Looking at these results I’m going to withdraw my model.

* For the “justifiable” questions 1 = never, 10 = always.
* Competition is good = 1, competition is harmful = 10.
* 1 = everything determined by fate, 10 = people shape their fates.
* 1 = gov. more responsibility, 10 = individual more responsibility.
* 1 = incomes more equal, 10 = we need larger differences for incentives.
* 1 = private ownership should be increased, gov. ownership should be increased.
* 1 = science makes world worse off, 10 = better off.
* 1 = Left, 10 = Right.

Labels: ,

2 Comments

  1. Hi Razib 
     
    In many societies atheists feel the need to dissimulate. Publicly declaring one’s unbelief in, say, Saudi Arabia is a very brave and foolish thing to do. But even in the US I suspect there are significant numbers of atheists who dissimulate – especially politicians. 
     
    The UK is very different from the US. The country has a deep-rooted popular suspicion of religious enthusiasm, especially among its politicians. That’s why Tony Blair was such an anomaly. When a Vanity Fair interviewer quizzed Blair about his Christian faith, his spin-doctor Alistair Campbell interrupted and said “we don’t do God”. BBC interviewer Jeremy Paxman asked Blair if he had prayed together with George W. Bush in the White House, and Blair was visibly embarrassed. 
     
    Here’s a thought, which I can’t back up with any research whatsoever. In societies with a relatively secular culture – let’s say the UK, France, the Netherlands, the Nordic countries – public debate, even from the religious, becomes more apparently rational. I don’t mean these societies make wiser decisions. I mean even the religious feel the need to make arguments which will make sense to their non-religious fellow citizens. Catholic anti-abortionists don’t bring God or the soul into the debate, for instance. When they fight for their religion to be exempted from anti-discrimination laws, they argue it more in terms of tradition, culture, and heritage rather than the divine.

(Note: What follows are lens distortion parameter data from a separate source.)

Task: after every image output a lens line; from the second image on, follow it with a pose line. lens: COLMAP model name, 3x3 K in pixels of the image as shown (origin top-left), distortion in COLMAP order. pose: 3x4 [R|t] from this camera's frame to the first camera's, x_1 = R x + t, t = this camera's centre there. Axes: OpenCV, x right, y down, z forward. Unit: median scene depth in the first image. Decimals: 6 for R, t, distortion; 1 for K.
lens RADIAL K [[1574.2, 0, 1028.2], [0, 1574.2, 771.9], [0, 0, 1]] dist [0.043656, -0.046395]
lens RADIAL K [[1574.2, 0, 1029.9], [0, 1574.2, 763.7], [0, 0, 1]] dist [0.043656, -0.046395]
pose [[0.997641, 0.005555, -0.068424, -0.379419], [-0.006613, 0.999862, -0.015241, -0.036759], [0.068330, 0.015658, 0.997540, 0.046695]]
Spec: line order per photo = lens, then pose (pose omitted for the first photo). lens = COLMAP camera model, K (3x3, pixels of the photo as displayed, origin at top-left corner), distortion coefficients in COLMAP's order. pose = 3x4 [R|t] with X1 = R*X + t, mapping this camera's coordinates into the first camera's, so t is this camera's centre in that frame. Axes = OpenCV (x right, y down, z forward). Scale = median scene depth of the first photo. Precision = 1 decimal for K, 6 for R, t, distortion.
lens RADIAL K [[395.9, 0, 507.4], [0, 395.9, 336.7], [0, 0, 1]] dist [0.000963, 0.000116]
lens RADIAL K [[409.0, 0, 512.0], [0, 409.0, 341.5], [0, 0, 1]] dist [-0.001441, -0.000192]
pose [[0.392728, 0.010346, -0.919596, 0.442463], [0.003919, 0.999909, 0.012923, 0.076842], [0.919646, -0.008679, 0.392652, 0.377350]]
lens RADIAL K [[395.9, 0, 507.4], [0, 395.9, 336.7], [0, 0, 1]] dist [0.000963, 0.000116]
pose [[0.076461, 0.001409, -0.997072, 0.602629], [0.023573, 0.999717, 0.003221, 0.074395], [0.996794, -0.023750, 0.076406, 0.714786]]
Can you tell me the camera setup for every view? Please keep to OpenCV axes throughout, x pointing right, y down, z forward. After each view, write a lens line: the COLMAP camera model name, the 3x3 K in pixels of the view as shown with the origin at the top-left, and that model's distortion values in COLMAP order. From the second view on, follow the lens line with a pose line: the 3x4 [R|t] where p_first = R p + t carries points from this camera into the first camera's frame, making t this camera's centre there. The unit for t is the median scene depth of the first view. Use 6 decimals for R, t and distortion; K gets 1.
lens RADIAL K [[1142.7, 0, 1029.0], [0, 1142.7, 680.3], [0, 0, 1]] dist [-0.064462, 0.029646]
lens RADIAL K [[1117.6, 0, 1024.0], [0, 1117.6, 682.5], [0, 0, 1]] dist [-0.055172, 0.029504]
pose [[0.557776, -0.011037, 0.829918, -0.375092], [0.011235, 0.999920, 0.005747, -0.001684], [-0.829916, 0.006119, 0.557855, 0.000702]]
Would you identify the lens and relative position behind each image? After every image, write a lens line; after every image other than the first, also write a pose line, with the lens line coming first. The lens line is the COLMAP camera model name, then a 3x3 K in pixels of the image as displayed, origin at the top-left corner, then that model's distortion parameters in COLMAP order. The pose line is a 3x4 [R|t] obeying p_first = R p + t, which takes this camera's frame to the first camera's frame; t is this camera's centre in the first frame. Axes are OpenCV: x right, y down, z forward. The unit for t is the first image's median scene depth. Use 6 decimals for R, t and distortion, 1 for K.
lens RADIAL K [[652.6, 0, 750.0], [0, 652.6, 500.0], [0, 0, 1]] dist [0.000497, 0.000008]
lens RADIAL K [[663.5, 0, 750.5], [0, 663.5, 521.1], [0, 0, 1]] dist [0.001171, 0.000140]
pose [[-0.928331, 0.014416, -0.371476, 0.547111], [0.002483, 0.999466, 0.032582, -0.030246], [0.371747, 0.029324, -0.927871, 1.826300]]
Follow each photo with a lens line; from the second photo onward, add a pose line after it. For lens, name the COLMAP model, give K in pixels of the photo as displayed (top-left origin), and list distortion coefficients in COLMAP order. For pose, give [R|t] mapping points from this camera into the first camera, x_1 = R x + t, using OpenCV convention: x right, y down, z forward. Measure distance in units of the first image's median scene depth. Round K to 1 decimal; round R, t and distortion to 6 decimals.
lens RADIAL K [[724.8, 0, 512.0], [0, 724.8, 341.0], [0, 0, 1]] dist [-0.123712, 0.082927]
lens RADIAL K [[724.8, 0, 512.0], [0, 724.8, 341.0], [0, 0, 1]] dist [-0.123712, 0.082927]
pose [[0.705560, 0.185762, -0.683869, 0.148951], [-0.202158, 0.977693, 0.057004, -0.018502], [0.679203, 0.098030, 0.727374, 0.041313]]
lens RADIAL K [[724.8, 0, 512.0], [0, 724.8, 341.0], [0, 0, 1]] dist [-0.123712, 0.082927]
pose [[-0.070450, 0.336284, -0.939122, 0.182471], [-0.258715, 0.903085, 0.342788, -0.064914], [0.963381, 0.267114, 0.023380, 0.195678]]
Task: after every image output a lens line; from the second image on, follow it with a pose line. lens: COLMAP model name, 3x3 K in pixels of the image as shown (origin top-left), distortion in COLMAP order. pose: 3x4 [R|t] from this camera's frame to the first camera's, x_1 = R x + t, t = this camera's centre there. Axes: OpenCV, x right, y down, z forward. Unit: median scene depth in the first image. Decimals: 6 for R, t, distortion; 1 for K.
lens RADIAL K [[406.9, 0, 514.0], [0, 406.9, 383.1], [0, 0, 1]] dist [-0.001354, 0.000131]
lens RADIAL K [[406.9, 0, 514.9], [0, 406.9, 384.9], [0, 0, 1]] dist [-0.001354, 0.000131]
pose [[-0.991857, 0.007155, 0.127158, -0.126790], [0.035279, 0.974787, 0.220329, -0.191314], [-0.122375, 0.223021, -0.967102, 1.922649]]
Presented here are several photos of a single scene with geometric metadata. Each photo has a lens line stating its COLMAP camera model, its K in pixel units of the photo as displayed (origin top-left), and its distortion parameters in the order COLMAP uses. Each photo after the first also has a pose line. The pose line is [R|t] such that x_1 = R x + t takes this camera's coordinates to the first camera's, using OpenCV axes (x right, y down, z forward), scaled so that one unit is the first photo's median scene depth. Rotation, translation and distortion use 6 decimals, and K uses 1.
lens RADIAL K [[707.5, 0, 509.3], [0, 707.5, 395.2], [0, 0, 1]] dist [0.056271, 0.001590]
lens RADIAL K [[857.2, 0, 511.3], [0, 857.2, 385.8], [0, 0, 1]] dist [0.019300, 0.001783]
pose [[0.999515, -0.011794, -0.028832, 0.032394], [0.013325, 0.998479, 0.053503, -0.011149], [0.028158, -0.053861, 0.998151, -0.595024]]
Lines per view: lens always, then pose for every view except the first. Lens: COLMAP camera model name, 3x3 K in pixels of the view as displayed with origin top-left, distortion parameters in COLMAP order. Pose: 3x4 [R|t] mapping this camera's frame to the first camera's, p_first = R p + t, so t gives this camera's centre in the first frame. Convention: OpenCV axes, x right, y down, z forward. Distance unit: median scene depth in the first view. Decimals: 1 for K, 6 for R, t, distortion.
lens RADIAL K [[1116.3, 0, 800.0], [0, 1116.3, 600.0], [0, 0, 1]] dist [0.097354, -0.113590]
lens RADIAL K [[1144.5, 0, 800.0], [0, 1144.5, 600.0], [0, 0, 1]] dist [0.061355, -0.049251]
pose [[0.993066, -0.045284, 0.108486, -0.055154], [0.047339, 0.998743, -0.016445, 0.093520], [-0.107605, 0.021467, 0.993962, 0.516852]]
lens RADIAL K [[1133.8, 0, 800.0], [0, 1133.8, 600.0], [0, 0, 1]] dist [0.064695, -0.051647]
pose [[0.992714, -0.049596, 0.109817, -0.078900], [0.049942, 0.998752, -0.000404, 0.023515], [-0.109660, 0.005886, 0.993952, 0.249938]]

  2. I think it’s an uncomfortable truth that one’s social position and inherent personality dictate one’s religious and political beliefs far more than people want to accept. Reason plays very little role. I was struck when I lived in the USSR in the late 80s and early 90s how similar in personality and moral outlook Communist Party members were to American conservatives (pro-family, disliked gays and foreigners, pro-military, very patriotic, often had engineering background or were middle managers), whereas the anti-Communist dissidents tended to behave like Amerian lefties (drugs, sex, derogatory about their country men, usually artistic types, etc).